## QUOTED PASSAGE
============
On Dec 5, 2007, at 11:23 AM, Ralph H Castain wrote:
Well, I think it is pretty obvious that I am a fan of a attribute
system :)
For completeness, I will point out that we also exchange architecture
and hostname info in the modex.
True - except we should note that hostname info is only exchanged if
someone
specifically requests it.
Note that I am a fan of *always* exchanging the hostname information.
I say this because multiple Cisco customers have told us that this is
invaluable debugging information: when a BTL fails to send a message,
for example, we specifically put in the error message "hostA tried to
send to hostB and failed" (vs. "communicator X rank Y tried to send to
rank Z"). System administrators want/need the actual hostnames in
order to [greatly] simplify the process of troubleshooting if there
is a problem in the fabric, and if so, where it is.
This is especially important for very large fabrics.
Do we really need a complete node map? A far as I can tell, it looks
like the MPI layer only needs a list of local processes. So maybe it
would be better to forget about the node ids at the mpi layer and
just
return the local procs.
I agree, though I don't think we want a parallel list of procs. We
just need
to set the "local" flag in the existing ompi_proc_t structures.
I agree that the desired end result is that we need that "local" flag
set in the relevant ompi_proc_t's.
As previously implied: strcmp'ing hostnames is not always sufficient
(e.g., on the cray). Hence, sending hostnames around is useful for
the reasons I cited above, but it may not be sufficient for what is
needed.
So my vote would be to leave the modex alone, but remove the node id,
and add a function to get the list of local procs. It doesn't
matter to
me how the RTE implements that.
============
## WRITTEN PROBLEM 1
In the modex thread, on what system is strcmp'ing hostnames given as not always sufficient?
## WRITTEN PROBLEM 2
Carry on the modex thread from its last line, in the same voice.
The listing that comes next is not needed.

## GIVEN INFORMATION
============
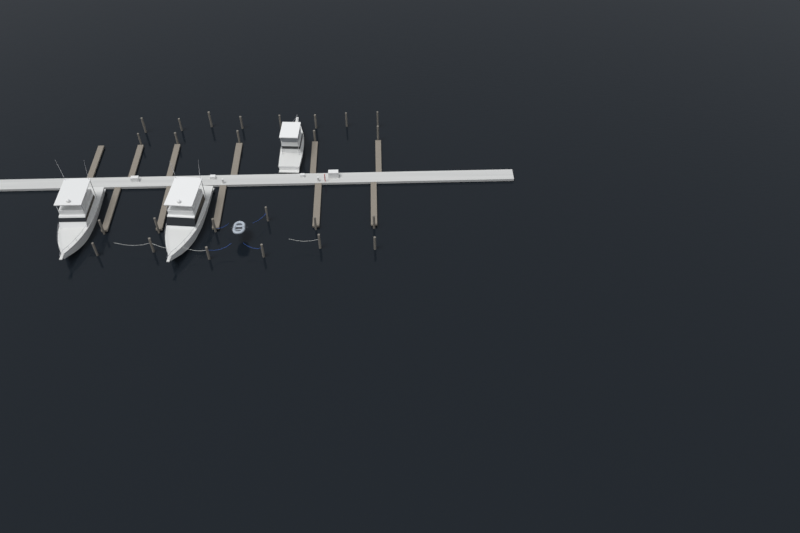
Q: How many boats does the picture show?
============
## TASK RESPONSE 1
On the Cray.

## TASK RESPONSE 2
I think we would need to be careful here that we don't create a need
for
more communication. We have two functions currently in the modex:
1. how to exchange the info required to populate the ompi_proc_t
structures;
and
2. how to identify which of those procs are "local"
The problem with leaving the modex as it currently sits is that some
environments require a different mechanism for exchanging the
ompi_proc_t
info. While most can use the RML, some can't. The same division of
capabilities applies to getting the "local" info, so it makes sense
to me to
put the modex in a framework.
Otherwise, we wind up with a bunch of #if's in the code to support
environments like the Cray. I believe the mca system was put in place
precisely to avoid those kind of practices, so it makes sense to me
to take
advantage of it.
FWIW, I'm very against putting #if's in the code for specific
architectures / RTE's. Such differences is what the MCA is for.
Alternatively, if we did a process attribute system we could just use
predefined attributes, and the runtime can get each process's node id
however it wants.
Same problem as above, isn't it? Probably ignorance on my part, but
it seems
to me that we simply exchange a modex framework for an attribute
framework
(since each environment would have to get the attribute values in a
different manner) - don't we?
I have no problem with using attributes instead of the modex, but
the issue
appears to be the same either way - you still need a framework to
handle the
different methods.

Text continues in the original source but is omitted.